Rewrite the text of the data below with every "Rücken" changed to "Oberkörper" and nothing else altered. Leave the pictures out of your answer.

##### DATASET

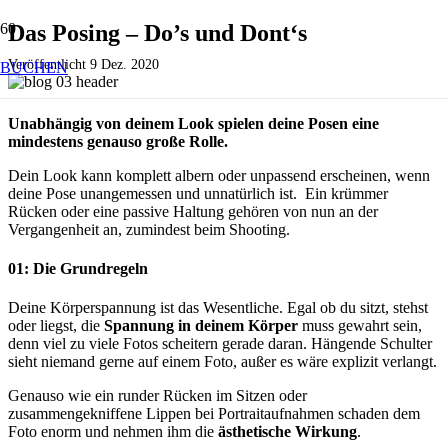
Das Posing – Do’s und Dont‘s
Veröffentlicht
9 Dez. 2020
BUCHEN
Unabhängig von deinem Look spielen deine Posen eine
mindestens genauso große Rolle.
Dein Look kann komplett albern oder unpassend erscheinen, wenn
deine Pose unangemessen und unnatürlich ist. Ein krümmer
Rücken oder eine passive Haltung gehören von nun an der
Vergangenheit an, zumindest beim Shooting.
01: Die Grundregeln
Deine Körperspannung ist das Wesentliche. Egal ob du sitzt, stehst
oder liegst, die
Spannung in deinem Körper
muss gewahrt sein,
denn viel zu viele Fotos scheitern gerade daran. Hängende Schulter
sieht niemand gerne auf einem Foto, außer es wäre explizit verlangt.
Genauso wie ein runder Rücken im Sitzen oder
zusammengekniffene Lippen bei Portraitaufnahmen schaden dem
Foto enorm und nehmen ihm die
ästhetische Wirkung
.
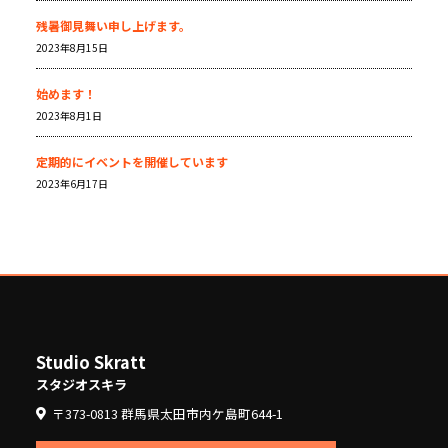
残暑御見舞い申し上げます。
2023年8月15日
始めます！
2023年8月1日
定期的にイベントを開催しています
2023年6月17日
Studio Skratt
スタジオスキラ
〒373-0813 群馬県太田市内ケ島町644-1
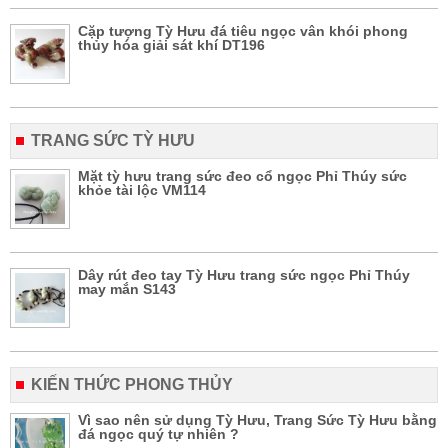
Cặp tượng Tỳ Hưu đá tiêu ngọc vân khói phong
thủy hóa giải sát khí DT196
TRANG SỨC TỲ HƯU
Mặt tỳ hưu trang sức đeo cổ ngọc Phỉ Thúy sức
khỏe tài lộc VM114
Dây rút đeo tay Tỳ Hưu trang sức ngọc Phỉ Thúy
may mắn S143
KIẾN THỨC PHONG THỦY
Vì sao nên sử dụng Tỳ Hưu, Trang Sức Tỳ Hưu bằng
đá ngọc quý tự nhiên ?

##########

▶ **RESPONSE TO THE EXERCISE**:
Das Posing – Do’s und Dont‘s
Veröffentlicht
9 Dez. 2020
BUCHEN
Unabhängig von deinem Look spielen deine Posen eine
mindestens genauso große Rolle.
Dein Look kann komplett albern oder unpassend erscheinen, wenn
deine Pose unangemessen und unnatürlich ist. Ein krümmer
Oberkörper oder eine passive Haltung gehören von nun an der
Vergangenheit an, zumindest beim Shooting.
01: Die Grundregeln
Deine Körperspannung ist das Wesentliche. Egal ob du sitzt, stehst
oder liegst, die
Spannung in deinem Körper
muss gewahrt sein,
denn viel zu viele Fotos scheitern gerade daran. Hängende Schulter
sieht niemand gerne auf einem Foto, außer es wäre explizit verlangt.
Genauso wie ein runder Oberkörper im Sitzen oder
zusammengekniffene Lippen bei Portraitaufnahmen schaden dem
Foto enorm und nehmen ihm die
ästhetische Wirkung
.
残暑御見舞い申し上げます。
2023年8月15日
始めます！
2023年8月1日
定期的にイベントを開催しています
2023年6月17日
Studio Skratt
スタジオスキラ
〒373-0813 群馬県太田市内ケ島町644-1
Cặp tượng Tỳ Hưu đá tiêu ngọc vân khói phong
thủy hóa giải sát khí DT196
TRANG SỨC TỲ HƯU
Mặt tỳ hưu trang sức đeo cổ ngọc Phỉ Thúy sức
khỏe tài lộc VM114
Dây rút đeo tay Tỳ Hưu trang sức ngọc Phỉ Thúy
may mắn S143
KIẾN THỨC PHONG THỦY
Vì sao nên sử dụng Tỳ Hưu, Trang Sức Tỳ Hưu bằng
đá ngọc quý tự nhiên ?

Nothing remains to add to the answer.